On 23/09/15 14:11, Daniel P. Berrange wrote:
On Wed, Sep 23, 2015 at 01:48:17PM +0100, Paul Carlton wrote:

On 22/09/15 16:44, Daniel P. Berrange wrote:
On Tue, Sep 22, 2015 at 09:29:46AM -0600, Chris Friesen wrote:
There is also work on post-copy migration in QEMU. Normally with live
migration, the guest doesn't start executing on the target host until
migration has transferred all data. There are many workloads where that
doesn't work, as the guest is dirtying data too quickly, With post-copy you
can start running the guest on the target at any time, and when it faults
on a missing page that will be pulled from the source host. This is
slightly more fragile as you risk loosing the guest entirely if the source
host dies before migration finally completes. It does guarantee that
migration will succeed no matter what workload is in the guest. This is
probably Nxxxx cycle material.
It seems to me that the ideal solution would be to start doing pre-copy
migration, then if that doesn't converge with the specified downtime value
then maybe have the option to just cut over to the destination and do a
post-copy migration of the remaining data.
Yes, that is precisely what the QEMU developers working on this
featue suggest we should do. The lazy page faulting on the target
host has a performance hit on the guest, so you definitely need
to give a little time for pre-copy to start off with, and then
switch to post-copy once some benchmark is reached, or if progress
info shows the transfer is not making progress.

Regards,
Daniel
I'd be a bit concerned about automatically switching to the post copy
mode.  As Daniel commented perviously, if something goes wrong on the
source node the customer's instance could be lost.  Many cloud operators
will want to control the use of this mode.  As per my previous message
this could be something that could be set on or off by default but
provide a PUT operation on os-migration to update setting on for a
specific migration
NB, if you are concerned about the source host going down while
migration is still taking place, you will loose the VM even with
pre-copy mode too, since the VM will of course still be running
on the source.

The new failure scenario is essentially about the network
connection between the source & host guest - if the network
layer fails while post-copy is running, then you loose the
VM.

In some sense post-copy will reduce the window of failure,
because it should ensure that the VM migration completes
in a faster & finite amount of time. I think this is
probably particularly important for host evacuation so
the admin can guarantee to get all the VMs off a host in
a reasonable amount of time.

As such I don't think you need expose post-copy as a concept in the
API, but I could see a nova.conf value to say whether use of post-copy
was acceptable, so those who want to have stronger resilience against
network failure can turn off post-copy.

Regards,
Daniel

If the source node fails during a pre-copy migration then when that node
is restored the instance is ok again (usually).  With the post-copy
approach the risk is that the instance will be corrupted which many
cloud operators would consider to be an unacceptable risk.

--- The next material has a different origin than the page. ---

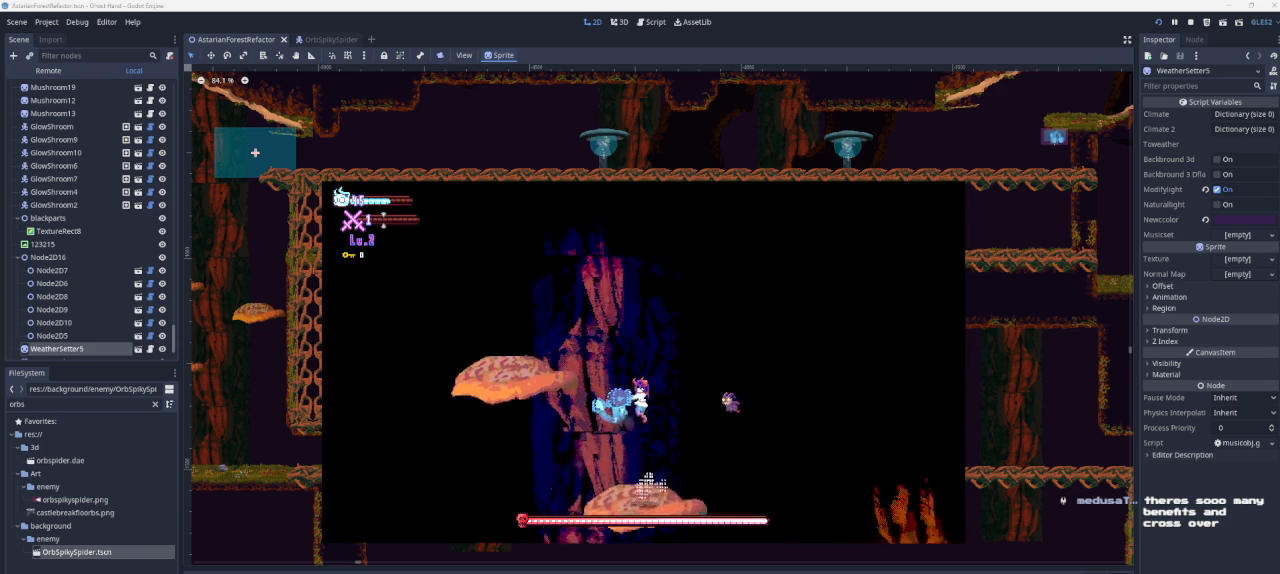
{"buttons": [], "left_stick": "left", "right_stick": "center", "events": [[67, "CROSS", "up"], [133, "CROSS", "down"], [433, "CROSS", "up"]]}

However, let's start by exposing it as a nova.conf setting and see how
that goes.

--
Paul Carlton
Software Engineer
Cloud Services
Hewlett Packard
BUK03:T242
Longdown Avenue
Stoke Gifford
Bristol BS34 8QZ

Mobile:    +44 (0)7768 994283
Email:    mailto:paul.carlt...@hpe.com
Hewlett-Packard Limited registered Office: Cain Road, Bracknell, Berks RG12 1HN 
Registered No: 690597 England.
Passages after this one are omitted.